If you just want to explore the things OpenSearch can do, at this point you can open up dashboard, press the home button on the left-hand side, press add sample data
and it should give you a choice to add some sample data to play around with:
Finding data to analyse
Immediately, I was very happy to note that Forem provides an OpenAPI spec document for both versions of the API, which is going to make it really easy to explore.
All you need to do is download the spec, and then drag the file into Postman and you instantly have a quick way to explore all the endpoints in the Forem API:
NOTE: if you want to actually return data, you need to set an API key at the top level folder (where it says DEV API (beta) for V0 and Forem API V1 for V1) and it's under variables. You can get the DEV API key from here and going to the point where it talks about DEV Community API Keys.
I think I might have also had to change the V1 base URL from https://dev.to/api
to https://dev.to
.
I think I really need to say though that the most common work I do day to day is building and integrating with API's. From this I know how difficult it is to get an OpenAPI spec right, and while the one from Forem does have some minor issues, on the whole I've had to do less messing around with it than pretty anything else I've integrated previously - which is great!
At this point, I can start exploring for data that would be useful and when I'm looking to integrate something into OpenSearch, I'm looking for 2 things:
- WHAT happened
- WHEN it happened
These, to me are the most important thing as OpenSearch is a time based analytics dashboard (when it happened) and the most common thing I really do in it is count how often something occurs (what happened).

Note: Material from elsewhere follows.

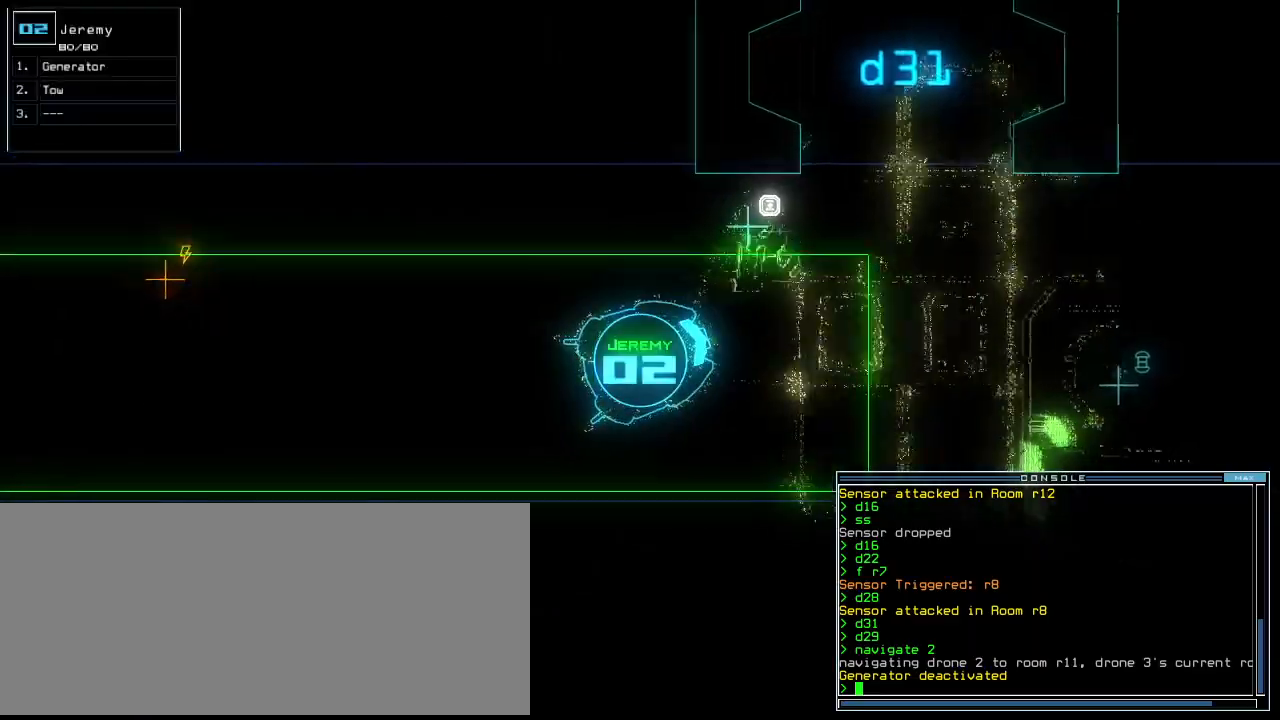
{"keys": ["up"], "events": []}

From this, I'm drawn to the user's published article's endpoint in V1 and the follower's endpoint in V0. There's a lot more than this which could be useful, but at this point I'm pretty much just building a proof of concept, so these were the 2 endpoints I found that were most immediately useful to me (and honestly, the easiest to try and pull some useful stuff out of).
Integration
At this point, I now need to glue everything together. To do this, I need a program which can pull down data from Forem and then push it into the OpenSearch cluster.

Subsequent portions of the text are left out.